İnternet yasaklarının Türkiye’deki tarihi

Birdenbire 7 Haziran ile başlayan ve 15 Temmuz darbe girişimi sonrasında katmerlenen bir internet sansüründen ya da daha genişçe internet üzerindeki özgürlük alanlarımızın kısıtlanmasından bahsetmiyoruz. Neredeyse 2000’lerin başından itibaren yavaş yavaş mayalanan internetin egemenler tarafından ele geçirilme sürecinden bahsediyoruz.

Funda Başaran fundabasarano@gmail.com

Türkiye'de internet kullanımı, 90'lı yılların başında akademik alanda, sonra da 1995 yılında ABD'de internetin ticari kullanıma açılmasına koşut olarak tüm dünyada olduğu gibi hızlı bir gelişme kaydetti. İnternetin yaygınlaşmasının başlangıcında yepyeni bir iletişim alanı olarak herhangi bir düzenlemeye tabi olmadığı söylenebilir. Ancak herhangi bir düzenlemenin olmaması, internet üzerindeki etkinliklerin sınırsız olduğu anlamına gelmiyordu.

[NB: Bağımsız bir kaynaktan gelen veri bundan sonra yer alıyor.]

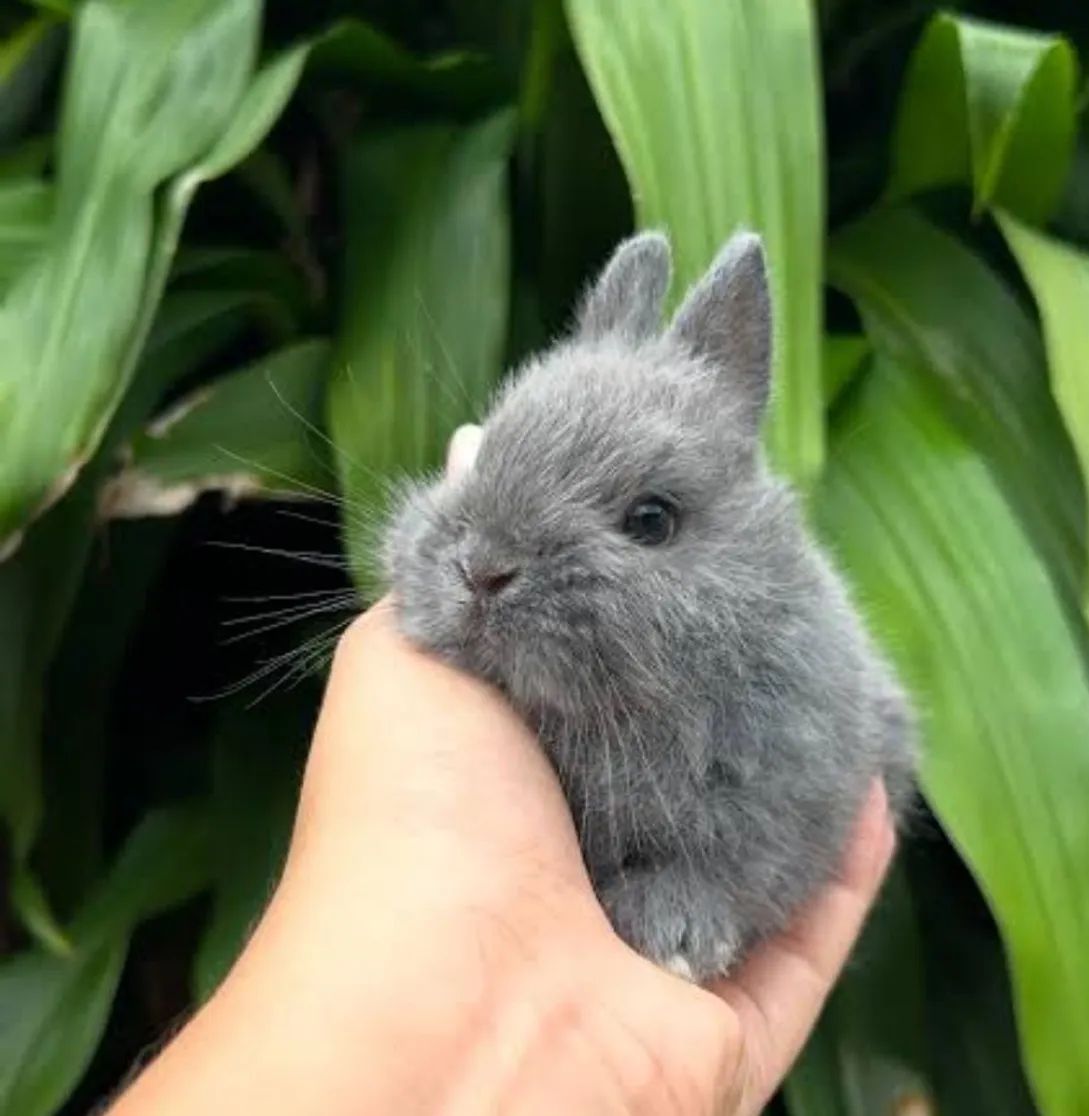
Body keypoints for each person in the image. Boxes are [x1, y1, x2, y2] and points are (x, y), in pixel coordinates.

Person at [109, 428, 897, 1116]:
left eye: (645, 522)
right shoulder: (462, 658)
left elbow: (815, 796)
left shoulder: (793, 681)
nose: (488, 568)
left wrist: (708, 887)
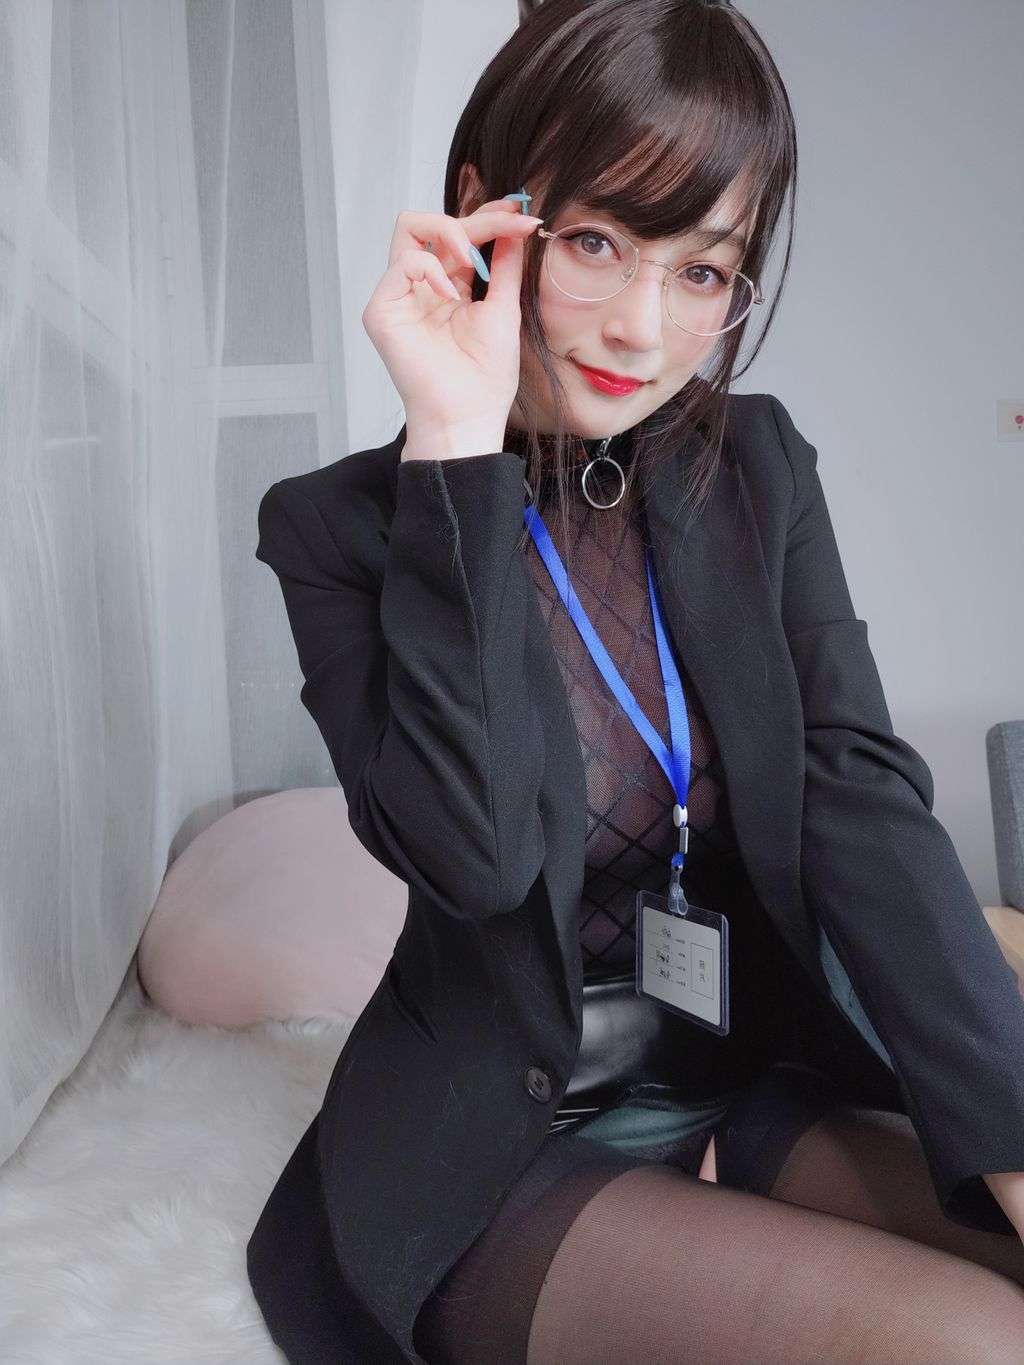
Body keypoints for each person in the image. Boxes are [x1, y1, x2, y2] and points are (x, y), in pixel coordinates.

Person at [246, 2, 1024, 1360]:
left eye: (704, 271)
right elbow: (480, 856)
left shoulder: (758, 469)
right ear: (485, 214)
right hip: (504, 1145)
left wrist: (1015, 1137)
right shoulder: (340, 528)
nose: (643, 329)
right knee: (973, 1341)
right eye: (596, 242)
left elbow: (863, 811)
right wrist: (456, 443)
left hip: (745, 1077)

TÜRKİYE'DE İLK İNTERNET DAVALARI

Türkiye'de internet üzerindeki etkinlikler nedeniyle açılan ilk dava, 7 Aralık 1997 tarihinde görme engelli yurttaşların yaptığı bir protesto eyleminin Ankara Büyükşehir Belediyesi görevlileri tarafından cop kullanılarak dağıtılmasını bir forumda eleştiren ve eleştirisinin altına e-posta adresini ve ismini yazan bir lise öğrencisi aleyhine açıldı. Öğrenci, Taksim'de ailesiyle birlikte kaldığı evden, olaydan 17 gün sonra 24 Aralık'ta sabah saat 03:30'da, dokuz kişiden olusan otomatik silahli bir anti-teror timinin baskını sonrasında gözaltına alındı. Beyoğlu Cumhuriyet Savcılığı tarafından düzenlenen iddianame ile "devletin emniyet muhafaza kuvvetlerini alenen tahkir ve tezyif" suçlamasından dolayı TCK'nın 159/1 maddesine aykırı davranmak suçlamasıyla açılan dava, 1 Haziran 1998 günü 10 ay hapis cezası kararıyla sonuçlandı. Ancak verilen ceza sanığın duruşmadaki iyi hali dikkate alınarak mahkeme tarafından ertelendi.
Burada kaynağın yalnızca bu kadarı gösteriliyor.